Daytraders seized on this information anyway to bid down biotech stocks, which obviously weren't trying to develop anything NEW, they were just going to patent all the genes in everyone's bodies and charge people royalties for breathing. (Again, this is sarcasm.) But with daytrading, being right isn't nearly as important as being first.

The REALLY fun part is that this sell-off then spread to the rest of the high-tech industry. On Tuesday, every stock in our portfolio except American Express (NYSE: AXP) closed down, and yesterday our high-tech high-fliers Nokia (NYSE: NOK), Yahoo! (Nasdaq: YHOO), and JDS Uniphase (Nasdaq: JDSU) again closed down heavily, even though our drug companies Schering-Plough (NYSE: SGP) and Pfizer (NYSE: PFE) rebounded more than they'd fallen the day before! Is this supposed to make ANY sense?

No, of course not. What happened has nothing to do with the actual performance of the companies these stocks represent. Rather, it's a prime example of short-term market psychology. Biotech start-ups are high-risk investments, and the owners of biotech stocks are likely to own other high-risk stocks like Yahoo! What they do to one part of their portfolio, they're likely to do to other parts as well.

In addition, investors (and I use that term very loosely here) with a fondness for risk are also likely to increase their risk even more with margin loans. When you buy on margin, you borrow money (using your stock as collateral) to buy more stock, and when it goes up it goes up a LOT. But when it goes down, your collateral shrinks, and if it shrinks too much, the bank makes a "margin call" and forces you to pay back your loan immediately. In a bad market panic, by the time you manage to sell your stock, it may not be trading for enough money to pay off the loan you took out against it. Margin is NOT an investor's friend. At best, it's a useful but dangerous tool, like fire, that should never be left unsupervised.

So, daytraders with margin loans suddenly find biotechs plummeting, and sell off EVERYTHING (including their high-techs) to pay off the loans. Those with cash left look for a safe place to park it, and lo-and-behold they remember these "blue chip" things they heard about in a bar once, and pour their money into those. Follow the logic here -- the price of tech stocks goes way down, and in response traders sell their tech stocks because now they can get less cash for their shares. The price of blue chips goes up, so traders buy blue chips because now they can get fewer shares for their cash.

I mentioned the Three Stooges earlier, didn't I?

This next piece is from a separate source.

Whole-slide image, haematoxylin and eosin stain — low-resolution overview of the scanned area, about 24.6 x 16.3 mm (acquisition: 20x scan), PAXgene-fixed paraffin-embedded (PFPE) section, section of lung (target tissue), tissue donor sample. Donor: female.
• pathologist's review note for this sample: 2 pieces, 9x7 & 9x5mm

In the long term, all of this is completely meaningless. The vast majority of shares in these companies DON'T change hands in any given week, so the company losing 10% of its market capitalization simply means that the small fraction of the company's shares being bought and sold right now are fetching a different price. It doesn't mean the company you own a chunk of is any different. It only has any meaning at all if you're going to buy or sell shares right now.

An analogy I like to use is waves crashing on a beach. If you need to go down and fill up a bucket of water RIGHT NOW, it matters where the water line is right now. It may be high tide or low tide, and the water line moves with every wave that crashes in and rolls back. But that doesn't mean the amount of water in the ocean changes 10% in a day. Here in the Rule Maker Portfolio, we're looking at long-term trends like rainfall, evaporation, and melting polar ice caps that actually do change the sea level. Those we can predict, or at least say something meaningful about. Storms like the one going through the market now are the domain of meteorologists, and predictions about the weather, or the market, more than a day or two in advance are about as useful.